--- Task inputs ---

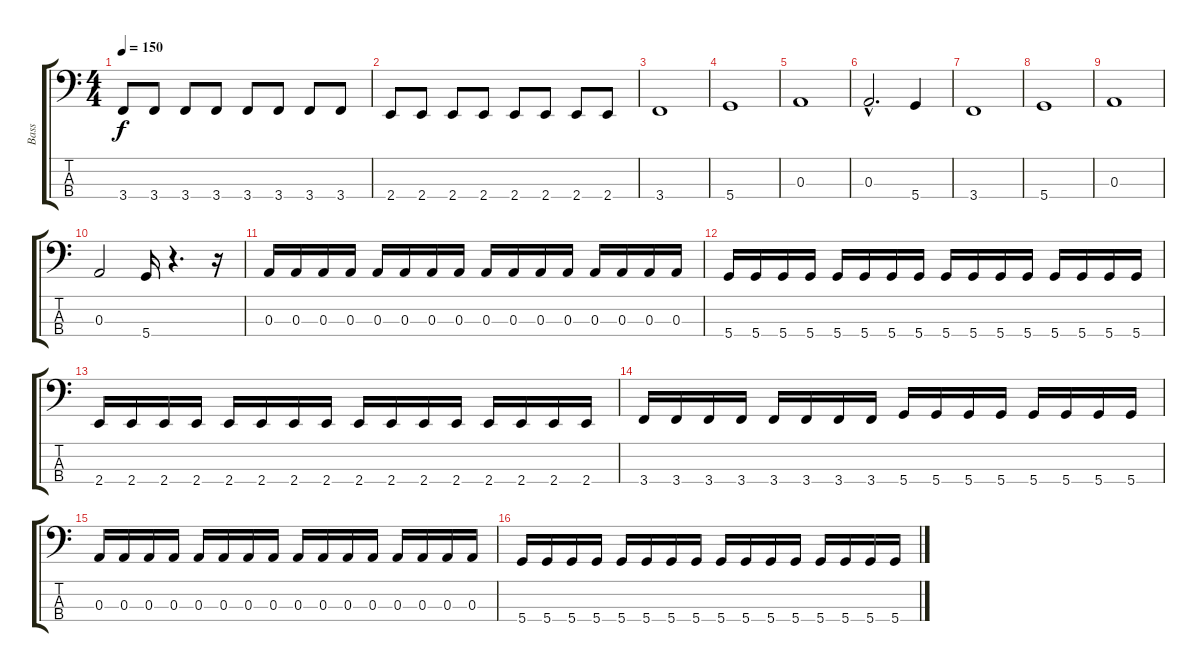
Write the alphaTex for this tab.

\track ("Bass" "Bass") {instrument electricbasspick}
\staff {score tabs}
\tuning (G2 D2 A1 D1) {hide}
\ts (4 4)
\tempo 150
\clef f4
\ks c
3.4.8{dy f} 3.4.8 3.4.8 3.4.8 3.4.8 3.4.8 3.4.8 3.4.8 |
2.4.8 2.4.8 2.4.8 2.4.8 2.4.8 2.4.8 2.4.8 2.4.8 |
3.4.1 |
5.4.1 |
0.3.1 |
0.3{hac}.2{d} 5.4.4 |
3.4.1 |
5.4.1 |
0.3.1 |
0.3.2 5.4.16 r.4{d} r.16 |
0.3.16 0.3.16 0.3.16 0.3.16 0.3.16 0.3.16 0.3.16 0.3.16 0.3.16 0.3.16 0.3.16 0.3.16 0.3.16 0.3.16 0.3.16 0.3.16 |
5.4.16 5.4.16 5.4.16 5.4.16 5.4.16 5.4.16 5.4.16 5.4.16 5.4.16 5.4.16 5.4.16 5.4.16 5.4.16 5.4.16 5.4.16 5.4.16 |
2.4.16 2.4.16 2.4.16 2.4.16 2.4.16 2.4.16 2.4.16 2.4.16 2.4.16 2.4.16 2.4.16 2.4.16 2.4.16 2.4.16 2.4.16 2.4.16 |
3.4.16 3.4.16 3.4.16 3.4.16 3.4.16 3.4.16 3.4.16 3.4.16 5.4.16 5.4.16 5.4.16 5.4.16 5.4.16 5.4.16 5.4.16 5.4.16 |
0.3.16 0.3.16 0.3.16 0.3.16 0.3.16 0.3.16 0.3.16 0.3.16 0.3.16 0.3.16 0.3.16 0.3.16 0.3.16 0.3.16 0.3.16 0.3.16 |
5.4.16 5.4.16 5.4.16 5.4.16 5.4.16 5.4.16 5.4.16 5.4.16 5.4.16 5.4.16 5.4.16 5.4.16 5.4.16 5.4.16 5.4.16 5.4.16
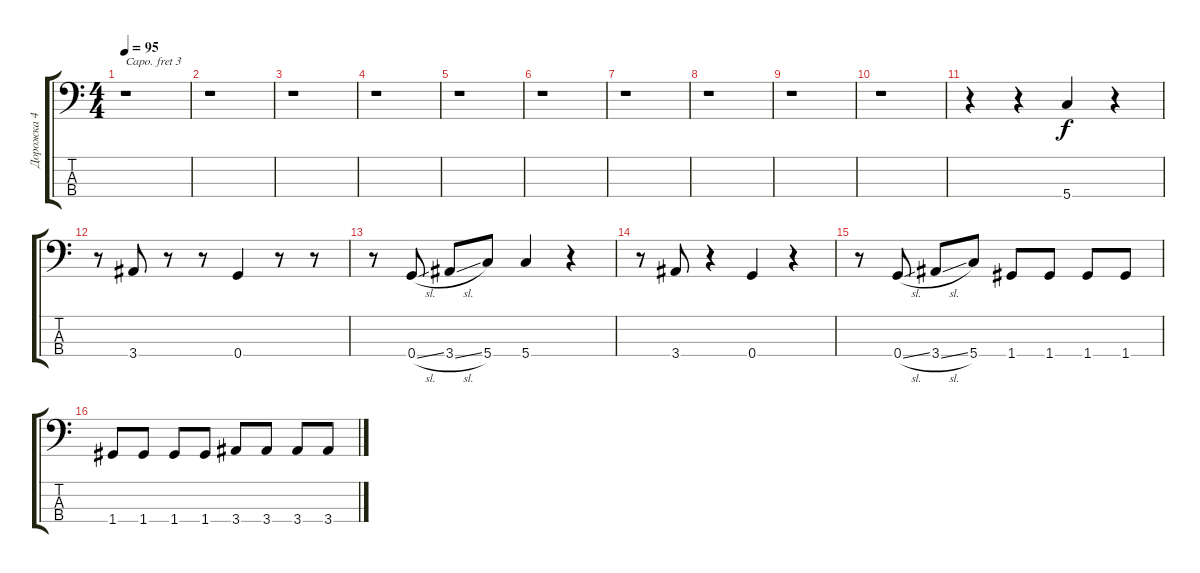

---

Stated task ▸ Can you copy every line of the material above character for character, leaving the pictures out of your answer?

Final result ▸
Write the alphaTex for this tab.

\track ("Bass" "Bass") {instrument electricbasspick}
\staff {score tabs}
\tuning (G2 D2 A1 D1) {hide}
\ts (4 4)
\tempo 150
\clef f4
\ks c
3.4.8{dy f} 3.4.8 3.4.8 3.4.8 3.4.8 3.4.8 3.4.8 3.4.8 |
2.4.8 2.4.8 2.4.8 2.4.8 2.4.8 2.4.8 2.4.8 2.4.8 |
3.4.1 |
5.4.1 |
0.3.1 |
0.3{hac}.2{d} 5.4.4 |
3.4.1 |
5.4.1 |
0.3.1 |
0.3.2 5.4.16 r.4{d} r.16 |
0.3.16 0.3.16 0.3.16 0.3.16 0.3.16 0.3.16 0.3.16 0.3.16 0.3.16 0.3.16 0.3.16 0.3.16 0.3.16 0.3.16 0.3.16 0.3.16 |
5.4.16 5.4.16 5.4.16 5.4.16 5.4.16 5.4.16 5.4.16 5.4.16 5.4.16 5.4.16 5.4.16 5.4.16 5.4.16 5.4.16 5.4.16 5.4.16 |
2.4.16 2.4.16 2.4.16 2.4.16 2.4.16 2.4.16 2.4.16 2.4.16 2.4.16 2.4.16 2.4.16 2.4.16 2.4.16 2.4.16 2.4.16 2.4.16 |
3.4.16 3.4.16 3.4.16 3.4.16 3.4.16 3.4.16 3.4.16 3.4.16 5.4.16 5.4.16 5.4.16 5.4.16 5.4.16 5.4.16 5.4.16 5.4.16 |
0.3.16 0.3.16 0.3.16 0.3.16 0.3.16 0.3.16 0.3.16 0.3.16 0.3.16 0.3.16 0.3.16 0.3.16 0.3.16 0.3.16 0.3.16 0.3.16 |
5.4.16 5.4.16 5.4.16 5.4.16 5.4.16 5.4.16 5.4.16 5.4.16 5.4.16 5.4.16 5.4.16 5.4.16 5.4.16 5.4.16 5.4.16 5.4.16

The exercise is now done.